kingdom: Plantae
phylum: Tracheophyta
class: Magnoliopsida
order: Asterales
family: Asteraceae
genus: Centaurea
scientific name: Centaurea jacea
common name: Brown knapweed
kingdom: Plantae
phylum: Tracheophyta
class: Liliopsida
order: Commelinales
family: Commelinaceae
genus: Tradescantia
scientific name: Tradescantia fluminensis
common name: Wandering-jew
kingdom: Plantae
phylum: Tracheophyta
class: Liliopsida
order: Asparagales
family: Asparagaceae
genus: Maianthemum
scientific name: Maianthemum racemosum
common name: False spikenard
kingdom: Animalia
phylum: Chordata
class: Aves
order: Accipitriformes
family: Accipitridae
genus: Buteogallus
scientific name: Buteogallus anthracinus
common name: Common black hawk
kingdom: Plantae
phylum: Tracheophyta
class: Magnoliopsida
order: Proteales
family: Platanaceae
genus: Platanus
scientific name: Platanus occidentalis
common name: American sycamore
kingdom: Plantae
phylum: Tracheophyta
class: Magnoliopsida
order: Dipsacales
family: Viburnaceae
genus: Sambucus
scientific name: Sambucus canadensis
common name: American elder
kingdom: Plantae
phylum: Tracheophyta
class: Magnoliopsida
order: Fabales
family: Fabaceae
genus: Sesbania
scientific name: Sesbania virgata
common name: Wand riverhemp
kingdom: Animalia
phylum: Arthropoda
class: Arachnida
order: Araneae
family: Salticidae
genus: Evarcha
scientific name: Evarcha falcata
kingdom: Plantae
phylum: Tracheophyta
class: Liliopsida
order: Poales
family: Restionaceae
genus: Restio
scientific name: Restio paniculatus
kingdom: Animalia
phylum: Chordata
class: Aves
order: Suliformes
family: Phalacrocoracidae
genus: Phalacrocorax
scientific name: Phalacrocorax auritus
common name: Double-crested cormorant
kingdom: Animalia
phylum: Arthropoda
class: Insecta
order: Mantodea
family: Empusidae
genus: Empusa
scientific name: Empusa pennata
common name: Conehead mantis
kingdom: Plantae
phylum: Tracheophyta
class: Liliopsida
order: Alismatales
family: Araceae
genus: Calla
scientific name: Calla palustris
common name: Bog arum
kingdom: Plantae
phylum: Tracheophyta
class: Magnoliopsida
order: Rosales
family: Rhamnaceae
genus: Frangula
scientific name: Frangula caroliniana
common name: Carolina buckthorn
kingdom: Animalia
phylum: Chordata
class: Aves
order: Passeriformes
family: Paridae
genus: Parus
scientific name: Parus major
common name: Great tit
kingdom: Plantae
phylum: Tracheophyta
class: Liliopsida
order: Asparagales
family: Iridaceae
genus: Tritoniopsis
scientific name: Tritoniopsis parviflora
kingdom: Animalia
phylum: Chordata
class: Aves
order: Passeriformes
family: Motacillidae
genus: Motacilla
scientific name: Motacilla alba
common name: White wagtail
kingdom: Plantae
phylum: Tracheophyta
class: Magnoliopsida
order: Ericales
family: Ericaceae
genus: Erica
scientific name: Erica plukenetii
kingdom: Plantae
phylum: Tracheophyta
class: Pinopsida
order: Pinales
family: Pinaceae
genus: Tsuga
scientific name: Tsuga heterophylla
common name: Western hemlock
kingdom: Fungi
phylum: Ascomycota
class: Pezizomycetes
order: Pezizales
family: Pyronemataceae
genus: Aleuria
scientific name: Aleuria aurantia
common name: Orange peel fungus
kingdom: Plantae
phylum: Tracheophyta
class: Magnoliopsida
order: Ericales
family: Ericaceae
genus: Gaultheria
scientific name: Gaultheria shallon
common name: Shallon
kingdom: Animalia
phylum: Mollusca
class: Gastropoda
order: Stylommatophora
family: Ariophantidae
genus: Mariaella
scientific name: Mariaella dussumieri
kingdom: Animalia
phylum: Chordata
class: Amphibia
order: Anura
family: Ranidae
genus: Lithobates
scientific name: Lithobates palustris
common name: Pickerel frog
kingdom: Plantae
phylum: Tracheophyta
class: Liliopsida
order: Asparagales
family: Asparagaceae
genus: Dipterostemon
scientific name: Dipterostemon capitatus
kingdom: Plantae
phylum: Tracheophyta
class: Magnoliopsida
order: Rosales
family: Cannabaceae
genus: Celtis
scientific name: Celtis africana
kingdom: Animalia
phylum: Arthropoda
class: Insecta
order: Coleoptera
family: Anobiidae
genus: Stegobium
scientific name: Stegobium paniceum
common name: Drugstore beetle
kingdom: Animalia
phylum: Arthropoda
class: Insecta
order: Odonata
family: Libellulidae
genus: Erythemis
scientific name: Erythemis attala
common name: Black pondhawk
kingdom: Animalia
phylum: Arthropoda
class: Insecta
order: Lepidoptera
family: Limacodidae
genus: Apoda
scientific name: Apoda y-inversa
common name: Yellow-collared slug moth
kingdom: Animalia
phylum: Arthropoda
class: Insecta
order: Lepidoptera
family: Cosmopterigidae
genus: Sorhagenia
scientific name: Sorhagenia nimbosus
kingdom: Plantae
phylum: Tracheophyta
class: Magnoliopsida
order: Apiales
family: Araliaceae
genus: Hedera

━━━━━━━━

Reproduce verbatim every line of all the entries above, from the first line to the last.

kingdom: Plantae
phylum: Tracheophyta
class: Magnoliopsida
order: Asterales
family: Asteraceae
genus: Centaurea
scientific name: Centaurea jacea
common name: Brown knapweed
kingdom: Plantae
phylum: Tracheophyta
class: Liliopsida
order: Commelinales
family: Commelinaceae
genus: Tradescantia
scientific name: Tradescantia fluminensis
common name: Wandering-jew
kingdom: Plantae
phylum: Tracheophyta
class: Liliopsida
order: Asparagales
family: Asparagaceae
genus: Maianthemum
scientific name: Maianthemum racemosum
common name: False spikenard
kingdom: Animalia
phylum: Chordata
class: Aves
order: Accipitriformes
family: Accipitridae
genus: Buteogallus
scientific name: Buteogallus anthracinus
common name: Common black hawk
kingdom: Plantae
phylum: Tracheophyta
class: Magnoliopsida
order: Proteales
family: Platanaceae
genus: Platanus
scientific name: Platanus occidentalis
common name: American sycamore
kingdom: Plantae
phylum: Tracheophyta
class: Magnoliopsida
order: Dipsacales
family: Viburnaceae
genus: Sambucus
scientific name: Sambucus canadensis
common name: American elder
kingdom: Plantae
phylum: Tracheophyta
class: Magnoliopsida
order: Fabales
family: Fabaceae
genus: Sesbania
scientific name: Sesbania virgata
common name: Wand riverhemp
kingdom: Animalia
phylum: Arthropoda
class: Arachnida
order: Araneae
family: Salticidae
genus: Evarcha
scientific name: Evarcha falcata
kingdom: Plantae
phylum: Tracheophyta
class: Liliopsida
order: Poales
family: Restionaceae
genus: Restio
scientific name: Restio paniculatus
kingdom: Animalia
phylum: Chordata
class: Aves
order: Suliformes
family: Phalacrocoracidae
genus: Phalacrocorax
scientific name: Phalacrocorax auritus
common name: Double-crested cormorant
kingdom: Animalia
phylum: Arthropoda
class: Insecta
order: Mantodea
family: Empusidae
genus: Empusa
scientific name: Empusa pennata
common name: Conehead mantis
kingdom: Plantae
phylum: Tracheophyta
class: Liliopsida
order: Alismatales
family: Araceae
genus: Calla
scientific name: Calla palustris
common name: Bog arum
kingdom: Plantae
phylum: Tracheophyta
class: Magnoliopsida
order: Rosales
family: Rhamnaceae
genus: Frangula
scientific name: Frangula caroliniana
common name: Carolina buckthorn
kingdom: Animalia
phylum: Chordata
class: Aves
order: Passeriformes
family: Paridae
genus: Parus
scientific name: Parus major
common name: Great tit
kingdom: Plantae
phylum: Tracheophyta
class: Liliopsida
order: Asparagales
family: Iridaceae
genus: Tritoniopsis
scientific name: Tritoniopsis parviflora
kingdom: Animalia
phylum: Chordata
class: Aves
order: Passeriformes
family: Motacillidae
genus: Motacilla
scientific name: Motacilla alba
common name: White wagtail
kingdom: Plantae
phylum: Tracheophyta
class: Magnoliopsida
order: Ericales
family: Ericaceae
genus: Erica
scientific name: Erica plukenetii
kingdom: Plantae
phylum: Tracheophyta
class: Pinopsida
order: Pinales
family: Pinaceae
genus: Tsuga
scientific name: Tsuga heterophylla
common name: Western hemlock
kingdom: Fungi
phylum: Ascomycota
class: Pezizomycetes
order: Pezizales
family: Pyronemataceae
genus: Aleuria
scientific name: Aleuria aurantia
common name: Orange peel fungus
kingdom: Plantae
phylum: Tracheophyta
class: Magnoliopsida
order: Ericales
family: Ericaceae
genus: Gaultheria
scientific name: Gaultheria shallon
common name: Shallon
kingdom: Animalia
phylum: Mollusca
class: Gastropoda
order: Stylommatophora
family: Ariophantidae
genus: Mariaella
scientific name: Mariaella dussumieri
kingdom: Animalia
phylum: Chordata
class: Amphibia
order: Anura
family: Ranidae
genus: Lithobates
scientific name: Lithobates palustris
common name: Pickerel frog
kingdom: Plantae
phylum: Tracheophyta
class: Liliopsida
order: Asparagales
family: Asparagaceae
genus: Dipterostemon
scientific name: Dipterostemon capitatus
kingdom: Plantae
phylum: Tracheophyta
class: Magnoliopsida
order: Rosales
family: Cannabaceae
genus: Celtis
scientific name: Celtis africana
kingdom: Animalia
phylum: Arthropoda
class: Insecta
order: Coleoptera
family: Anobiidae
genus: Stegobium
scientific name: Stegobium paniceum
common name: Drugstore beetle
kingdom: Animalia
phylum: Arthropoda
class: Insecta
order: Odonata
family: Libellulidae
genus: Erythemis
scientific name: Erythemis attala
common name: Black pondhawk
kingdom: Animalia
phylum: Arthropoda
class: Insecta
order: Lepidoptera
family: Limacodidae
genus: Apoda
scientific name: Apoda y-inversa
common name: Yellow-collared slug moth
kingdom: Animalia
phylum: Arthropoda
class: Insecta
order: Lepidoptera
family: Cosmopterigidae
genus: Sorhagenia
scientific name: Sorhagenia nimbosus
kingdom: Plantae
phylum: Tracheophyta
class: Magnoliopsida
order: Apiales
family: Araliaceae
genus: Hedera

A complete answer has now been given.